SBCA

Exit Strategy: Being in a Position of Strength

By on July 4, 2016

If you have done a good job of building a successful business, one day you should be able to sell it for a considerable sum of money. You have developed considerable “sweat equity” by working hard for your income. It is wise to develop an “exit strategy.” Actually you should have an exit strategy the first day you are in business. Private Equity Groups will not make an investment in a business until they know how they are going to exit the business.

Since the majority of your wealth is invested in your business, you should begin to think about your business as a “401K” plan. No matter how long you have been in business, an exit strategy is an essential part of ensuring that your long-term financial interests stay in place. This will be true even though a number of scenarios could require you to adjust the date and manner in which you exit your business.

You want to prepare for the right reasons, the right timing and the appropriate manner in which you depart your business in the future. Keep yourself in a position of strength. Your goal is to depart your business on your terms, not the terms of someone else! Consider the following two issues:

1. You should know the value of your business, and what you want to sell it for in the future. Your exit strategy should be anchored by what can realistically be accomplished through a business sale at a later date. We recommend that business owners get an annual evaluation of their business. In the same way that a 401k plan investor gets an annual statement with the account balance, you should know the value of your hard work, and you should focus on building that value. Knowing this value may transform how you run your business and how you approach risks. Too many small business owners resume subject their long-term financial interests to unnecessary risks because they do not clearly understand the likely future return on investment.

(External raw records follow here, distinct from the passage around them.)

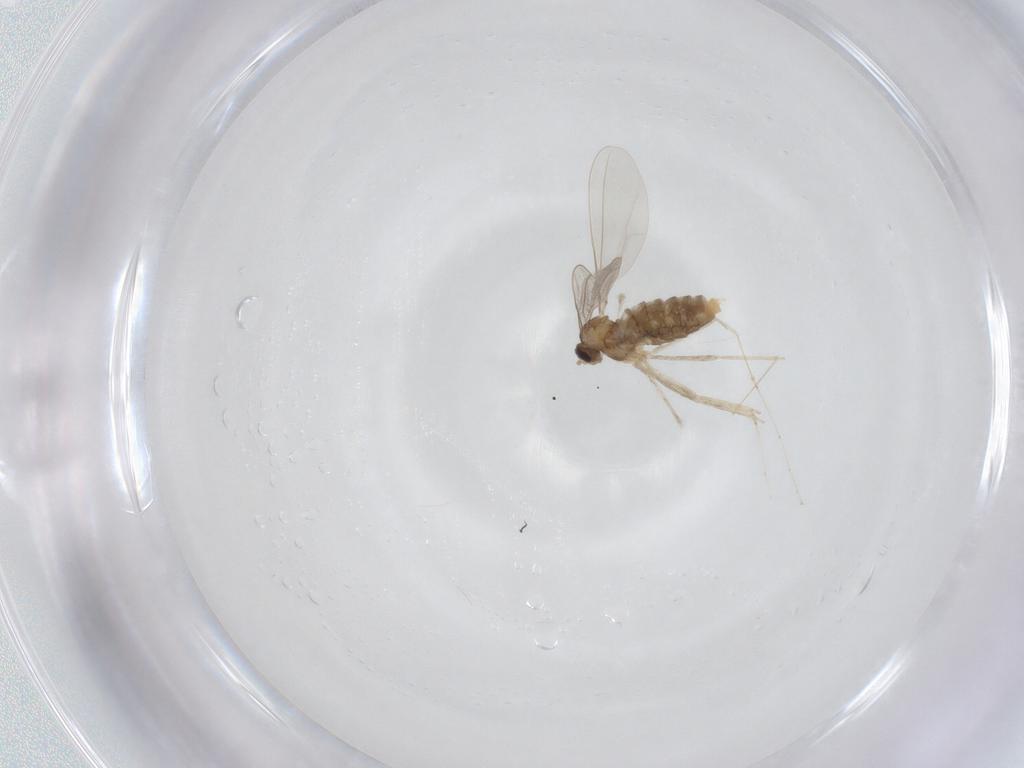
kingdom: Animalia
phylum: Arthropoda
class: Insecta
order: Diptera
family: Cecidomyiidae
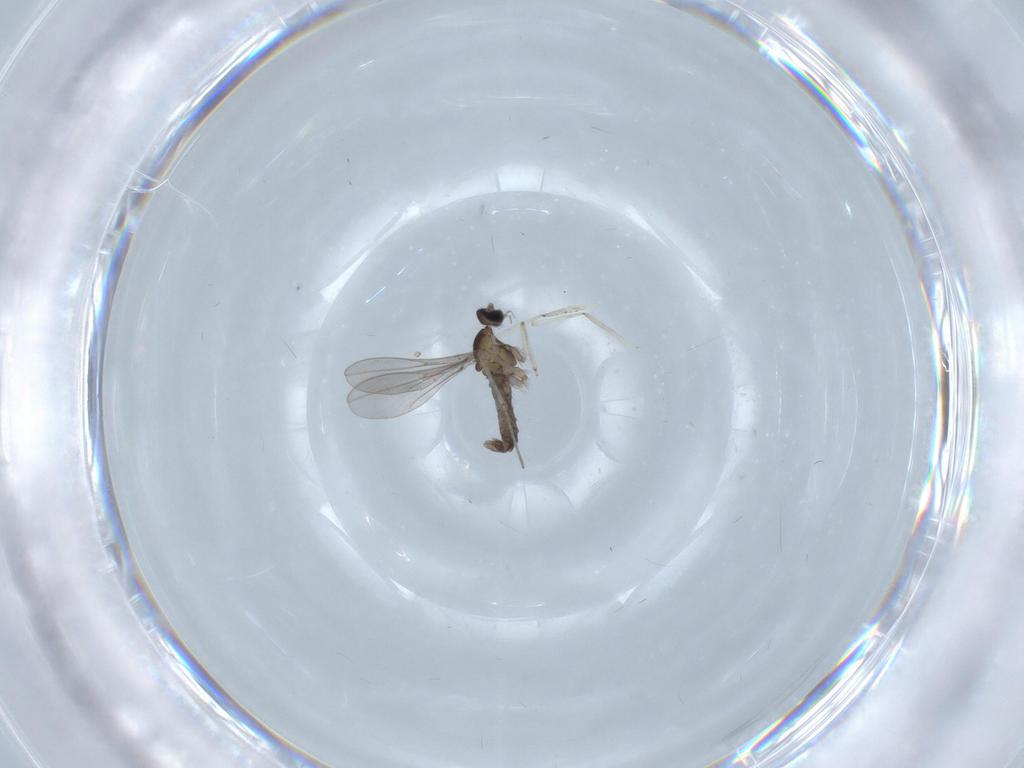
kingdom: Animalia
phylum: Arthropoda
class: Insecta
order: Diptera
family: Cecidomyiidae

2. Make sure you have an exit strategy that anticipates the unexpected. There is a strong likelihood that the timetable you have in mind for a future business sale may not come to pass right on schedule. It will likely happen sooner or later than your plan. The time spent preparing for “worst case scenarios” will position you to save time, money, and legal problems. This time investment will help you to avoid stress, heartburn, the loss of your “401k” retirement plan. Below are some scenarios that could cause a major course correction. Do you have an exit strategy that addresses these potential scenarios?

• You become burned out, go through a divorce, or a health crisis.
• You want something more challenging, more fun or less stressful.
• You run short on working capital.
• Your business needs new skills, a new approach or resources you can’t provide.
• Your partner wants out of the business, dies or becomes disabled.
• Your partner gets divorced and needs cash for a settlement.

The fact is that very few business people want to spend time considering these negative situations, but reality is that these things can happen, and you want to protect your retirement plan. Wise business owners make the time to address these issues.

A wise saying is that “you shall know the Truth, and the Truth shall set you free.” Spending time now working on your business exit will help you plan for the unforeseen, and will allow you to build and protect your largest investment and asset; your “Business 401k plan.”